■ ASSIGNMENT ■
For the string "ALUSrc", find every matching line in the records and copy it.

■ MATERIAL FOR THIS TASK ■
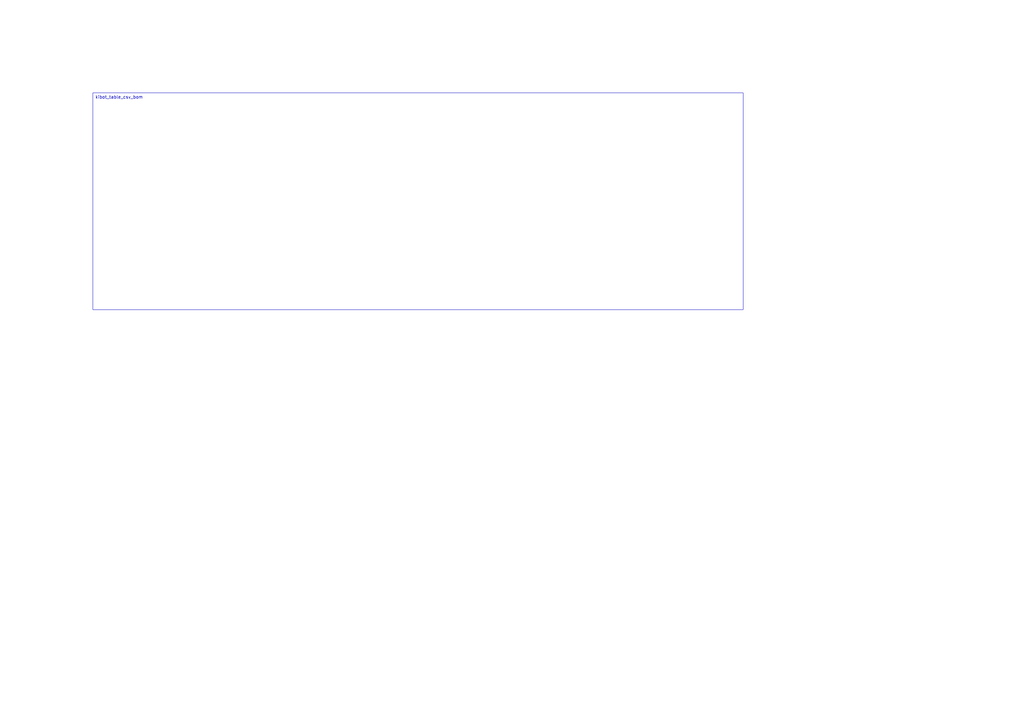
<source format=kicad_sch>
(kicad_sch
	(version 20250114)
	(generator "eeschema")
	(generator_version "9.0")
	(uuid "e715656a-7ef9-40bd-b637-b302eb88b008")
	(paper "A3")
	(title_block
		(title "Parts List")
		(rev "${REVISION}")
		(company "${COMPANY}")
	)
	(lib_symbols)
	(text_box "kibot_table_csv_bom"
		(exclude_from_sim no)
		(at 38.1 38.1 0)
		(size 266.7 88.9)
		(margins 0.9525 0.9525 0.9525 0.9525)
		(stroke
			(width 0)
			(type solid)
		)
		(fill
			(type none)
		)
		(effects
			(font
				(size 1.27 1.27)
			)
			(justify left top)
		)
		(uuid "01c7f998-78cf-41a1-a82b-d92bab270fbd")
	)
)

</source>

...

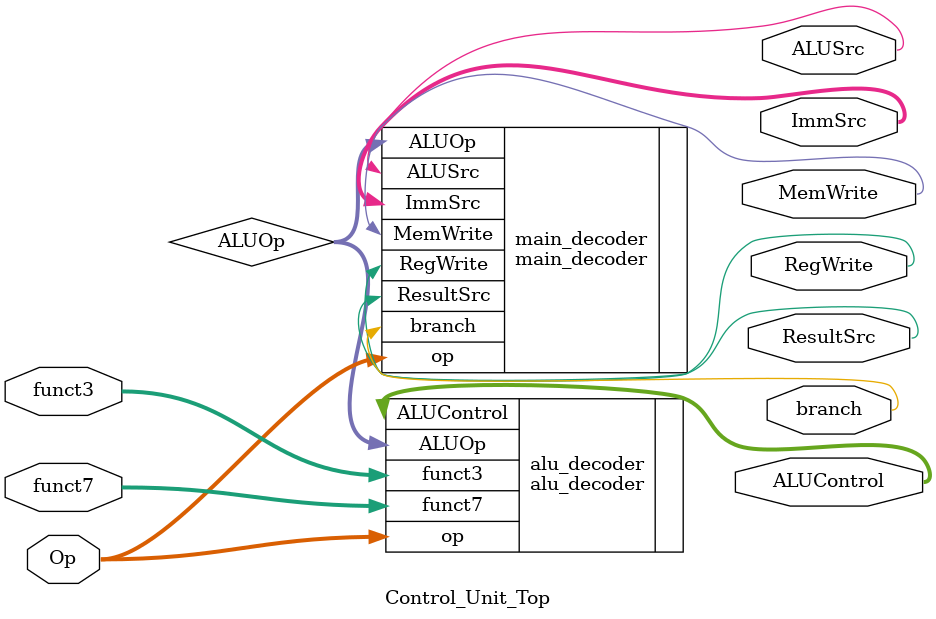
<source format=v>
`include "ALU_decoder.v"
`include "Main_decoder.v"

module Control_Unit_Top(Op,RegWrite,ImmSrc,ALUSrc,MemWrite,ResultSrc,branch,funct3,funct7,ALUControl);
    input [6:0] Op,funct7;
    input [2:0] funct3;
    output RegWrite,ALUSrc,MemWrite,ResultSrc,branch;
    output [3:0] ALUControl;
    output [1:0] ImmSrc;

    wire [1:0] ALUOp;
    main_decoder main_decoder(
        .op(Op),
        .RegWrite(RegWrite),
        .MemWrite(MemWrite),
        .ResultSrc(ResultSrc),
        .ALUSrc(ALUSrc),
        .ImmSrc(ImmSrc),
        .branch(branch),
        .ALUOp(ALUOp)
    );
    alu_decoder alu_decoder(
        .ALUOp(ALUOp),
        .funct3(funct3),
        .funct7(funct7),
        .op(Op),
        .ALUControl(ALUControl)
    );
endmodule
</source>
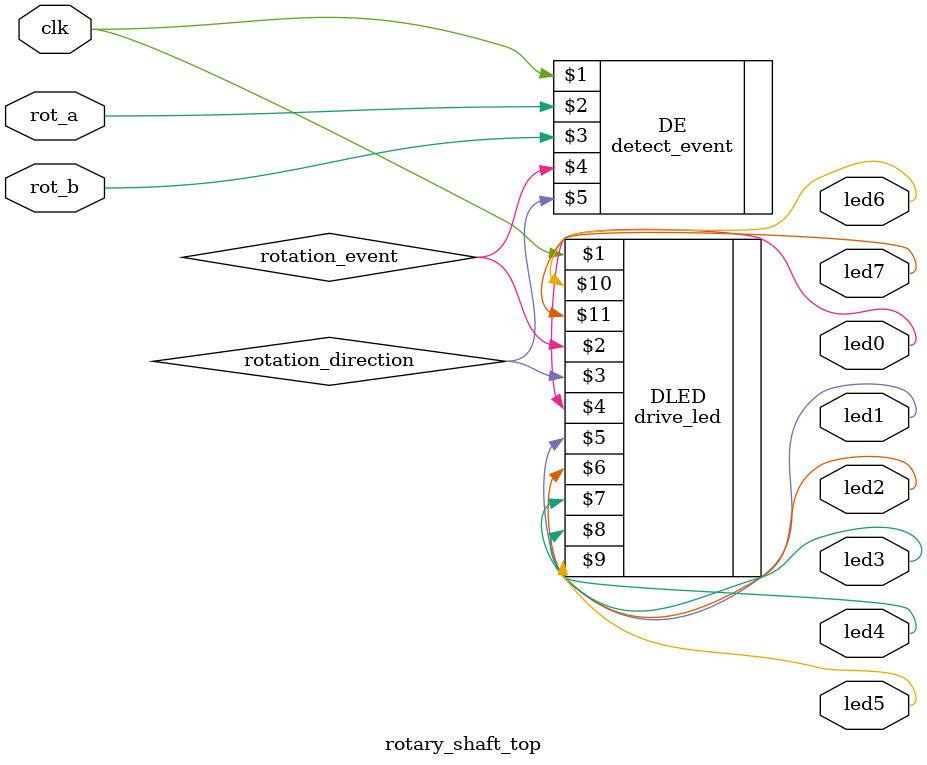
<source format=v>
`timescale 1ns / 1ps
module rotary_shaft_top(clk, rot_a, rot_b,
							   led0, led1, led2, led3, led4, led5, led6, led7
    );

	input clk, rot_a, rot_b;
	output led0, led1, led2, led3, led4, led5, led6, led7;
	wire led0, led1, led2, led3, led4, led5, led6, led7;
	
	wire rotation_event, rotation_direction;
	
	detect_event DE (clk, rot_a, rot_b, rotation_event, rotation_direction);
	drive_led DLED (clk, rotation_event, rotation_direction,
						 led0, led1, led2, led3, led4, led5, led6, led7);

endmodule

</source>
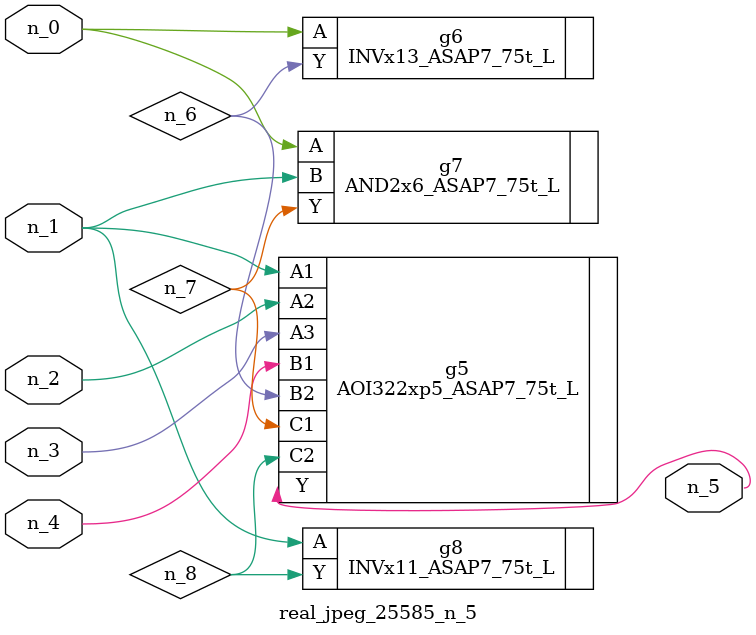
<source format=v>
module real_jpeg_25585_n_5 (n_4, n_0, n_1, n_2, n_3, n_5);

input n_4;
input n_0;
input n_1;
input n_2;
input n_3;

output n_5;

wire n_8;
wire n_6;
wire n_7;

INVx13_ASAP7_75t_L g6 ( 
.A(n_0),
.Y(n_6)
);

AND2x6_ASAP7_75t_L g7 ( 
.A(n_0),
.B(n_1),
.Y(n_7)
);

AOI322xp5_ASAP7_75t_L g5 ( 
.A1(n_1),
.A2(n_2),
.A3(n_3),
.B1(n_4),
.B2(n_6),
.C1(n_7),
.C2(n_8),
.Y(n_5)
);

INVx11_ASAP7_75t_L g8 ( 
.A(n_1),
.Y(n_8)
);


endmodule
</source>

■ EXPECTED ANSWER ■
module Control_Unit_Top(Op,RegWrite,ImmSrc,ALUSrc,MemWrite,ResultSrc,branch,funct3,funct7,ALUControl);
    output RegWrite,ALUSrc,MemWrite,ResultSrc,branch;
        .ALUSrc(ALUSrc),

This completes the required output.